Either ignorant the girl could be treated or unable to afford it, 11 years ago, Victoria’s mother left her in the care of Ngamnit Boonyoo and her husband paying her 1,500 baht a month. After the first month, the woman disappeared.

Ngamnit, now 70, said she has the girl’s birth certificate and the mother’s name and tried to track her down. She found the mother once in Chaiyaphum, but the woman refused to talk to her.


Living with her husband on Soi Mabyailia 21, in East Pattaya, Ngamnit said she not only is growing too old to care for the infirm girl, but also has lost most of her financial support. Where once people donated food and money, it dried up during the coronavirus pandemic.

The couple now has a 4,500-baht monthly salary from their landlord for overseeing his entire property, their government senior pensions and a disability payment.

The benevolent grandma said she not only is growing too old to care for the infirm girl, but also has lost most of her financial support. She hoped media attention will shame the mother into coming to care for her.

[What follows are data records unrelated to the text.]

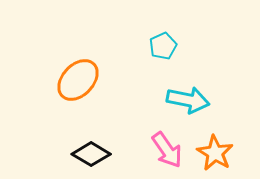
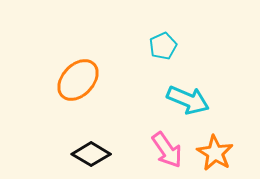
cyan arrow: rotated 12 degrees clockwise
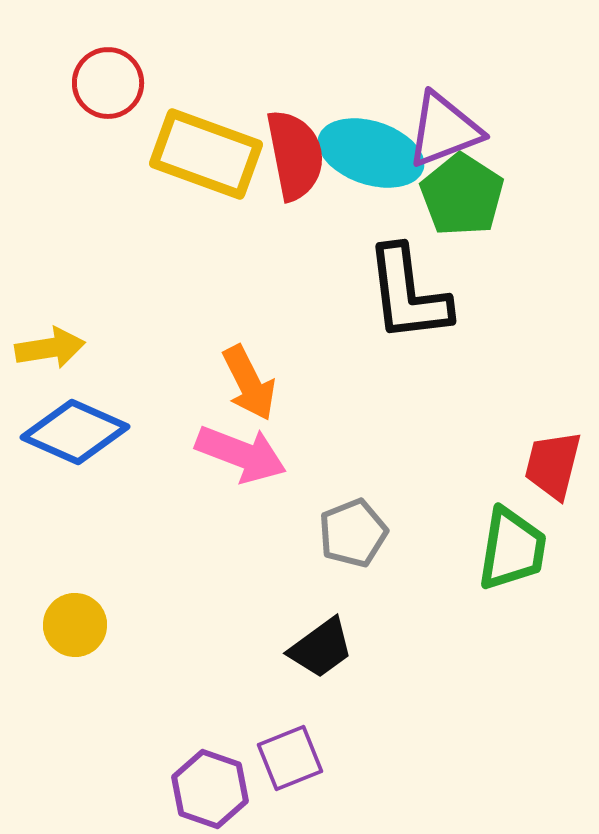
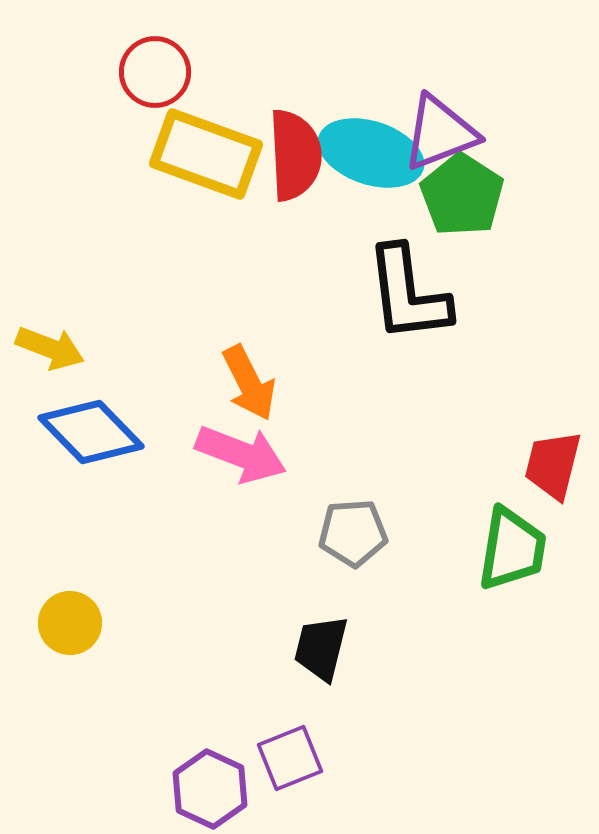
red circle: moved 47 px right, 11 px up
purple triangle: moved 4 px left, 3 px down
red semicircle: rotated 8 degrees clockwise
yellow arrow: rotated 30 degrees clockwise
blue diamond: moved 16 px right; rotated 22 degrees clockwise
gray pentagon: rotated 18 degrees clockwise
yellow circle: moved 5 px left, 2 px up
black trapezoid: rotated 140 degrees clockwise
purple hexagon: rotated 6 degrees clockwise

Ngamnit hopes that media attention will shame the mother into coming to care for her daughter or force authorities to intervene.

NPH is an abnormal buildup of cerebrospinal fluid (CSF) in the brain’s ventricles, or cavities. It occurs if the normal flow of CSF throughout the brain and spinal cord is blocked in some way. This causes the ventricles to enlarge, putting pressure on the brain.



While NPH can occur in people of any age, it is most common in the elderly. It also may result from a subarachnoid hemorrhage, head trauma, infection or tumor.

But the condition is treatable and Victoria’s condition never had to deteriorate to the point it has.



While the success of treatment with shunts varies from person to person, some people recover almost completely after treatment and have a good quality of life. Early diagnosis and treatment would have improved the chance of a good recovery. Without treatment, symptoms may worsen and cause death.